That keeps the word rift while making it physically and narratively grounded.
Rift Node Interpretation In A Single Realm¶
The current node taxonomy still works if the fiction is reframed.
- Combat: patrol zone, breach perimeter, or contested corridor
- Elite: fortified strongpoint, specialist hunter team, or major anomaly nest
- Event: survivor pocket, interrogation scene, unstable memory echo, or environmental problem
- Shop: salvage exchange, black-market cache, field quartermaster, or maintenance barter point
- Rest: temporary safe room, service bay, med station, or ritual shelter
- Sanctuary: a rare stable pocket with stronger story and recovery framing
- Treasure: sealed cache, archive vault, or recovered artifact chamber
- Protection: defend a person, relay, engine, convoy, or anchor component in place
- Anchor: stabilize a critical lattice point and reveal more of the realm's structure
- Boss: the realm's central wound, command center, rival champion, or core anomaly
Transit interruptions also still work.
They now represent instability spikes, ambushes, or environmental collapses during movement between sectors of the same realm.

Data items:
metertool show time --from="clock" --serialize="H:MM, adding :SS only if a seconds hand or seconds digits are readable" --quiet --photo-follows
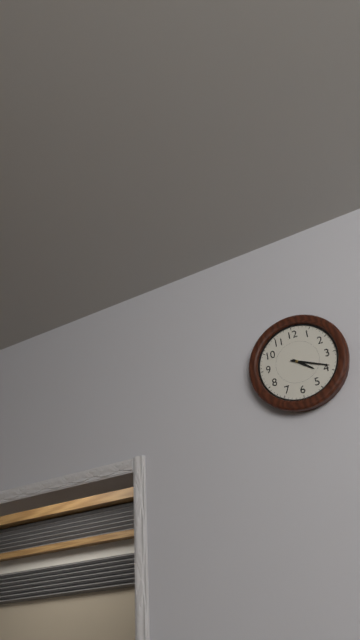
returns 4:19
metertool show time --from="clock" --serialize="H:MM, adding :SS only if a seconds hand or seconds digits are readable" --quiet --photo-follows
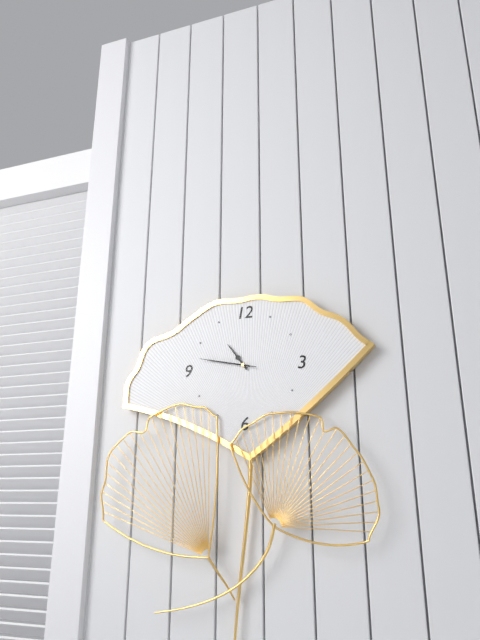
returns 10:47:47
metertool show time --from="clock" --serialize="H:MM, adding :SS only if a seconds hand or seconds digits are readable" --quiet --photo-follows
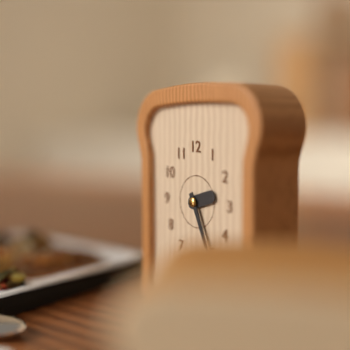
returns 2:26
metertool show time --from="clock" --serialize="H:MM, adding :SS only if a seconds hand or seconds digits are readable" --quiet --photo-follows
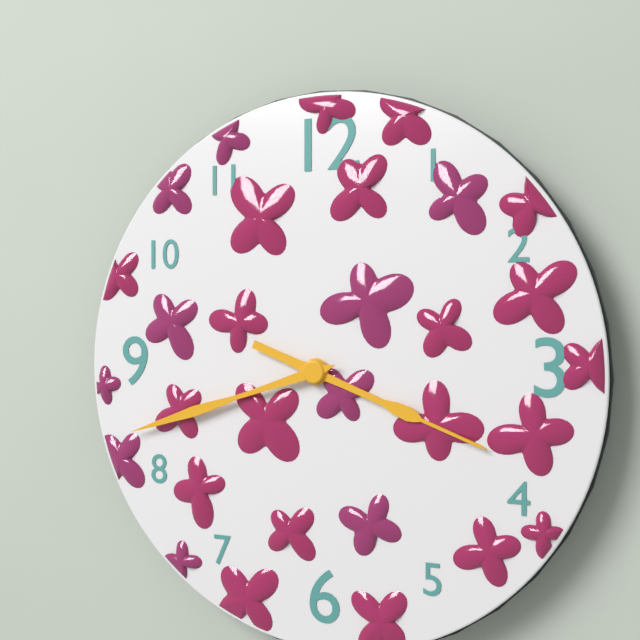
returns 3:42
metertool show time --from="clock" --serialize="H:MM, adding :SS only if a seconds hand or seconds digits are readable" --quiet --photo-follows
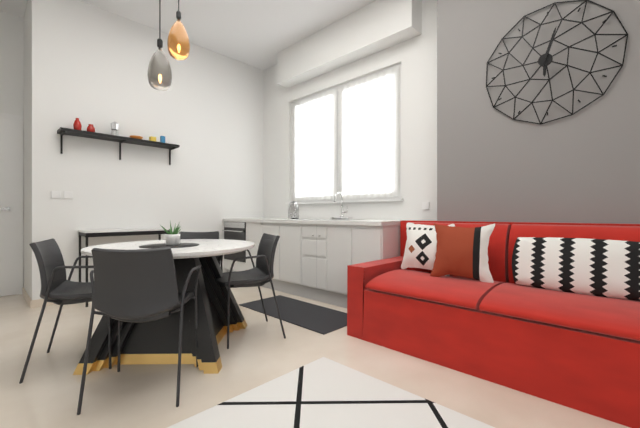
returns 6:03
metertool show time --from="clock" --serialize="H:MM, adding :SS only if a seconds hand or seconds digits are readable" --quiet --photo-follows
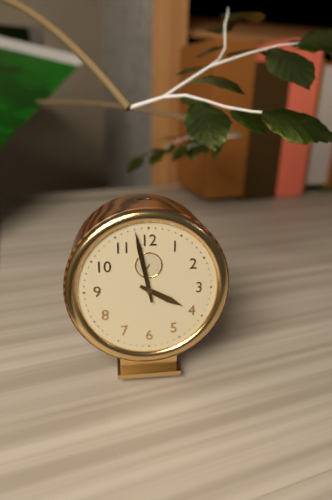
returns 3:58
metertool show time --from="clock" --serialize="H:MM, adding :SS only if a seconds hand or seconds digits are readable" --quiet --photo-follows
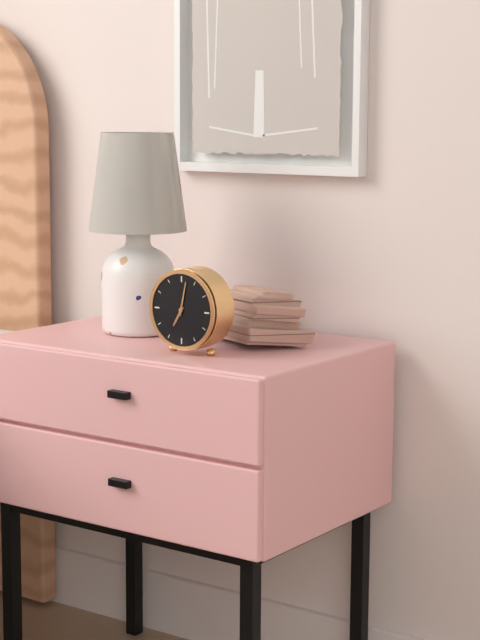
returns 7:02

# TASK REQUIREMENTS:
**1)** Repeat the listing from its first line through the line containing "returns 4:19", both included, and omit the pictures.
**2)** Pick up the text on interpreting rift nodes in a single realm and continue it after its final sentence.

# TASK RESPONSES:
**1)**
metertool show time --from="clock" --serialize="H:MM, adding :SS only if a seconds hand or seconds digits are readable" --quiet --photo-follows
returns 4:19

**2)**
Single-Realm Quest Structure¶
A strong single-realm run can be structured in five phases:
- Ingress: enter the realm, establish the immediate problem, and identify possible routes.
- Pressure Build: secure resources, allies, or information while the realm's passive starts shaping play.
- Fracture: discover the hidden cause, true opponent, or political lie at the center of the mission.
- Breach: push into the most unstable or defended section of the realm.
- Resolution: stabilize, exploit, evacuate, claim, or destroy the realm objective.
This structure creates the feeling of a real operation inside a living place instead of a simple biome ladder.
Single-Realm Narrative Cohesion Rules¶
Complex quest logic should come from how the player uncovers one realm, not from hopping between several.
1. Every Quest Needs A Through-Line¶
Before building the map, define the central question the quest is actually asking.
Examples:
- Who was sacrificed to keep this system stable?
- Which faction doctrine breaks down under real pressure?
- What proof of the founder cover-up is buried inside this realm?
2. Every Sector Must Serve A Distinct Function¶
Within one realm, different sectors should do different narrative and gameplay work.
Recommended functions are:
- ingress sector: establish the immediate problem
- pressure sector: force routing, attrition, or resource tradeoffs
- revelation sector: expose the hidden cause, culprit, or cost
- breach sector: concentrate instability and final resistance
- resolution sector: force the player to act on what they now understand
Not every quest needs all five functions, but the run should still be authored around function rather than raw node randomness.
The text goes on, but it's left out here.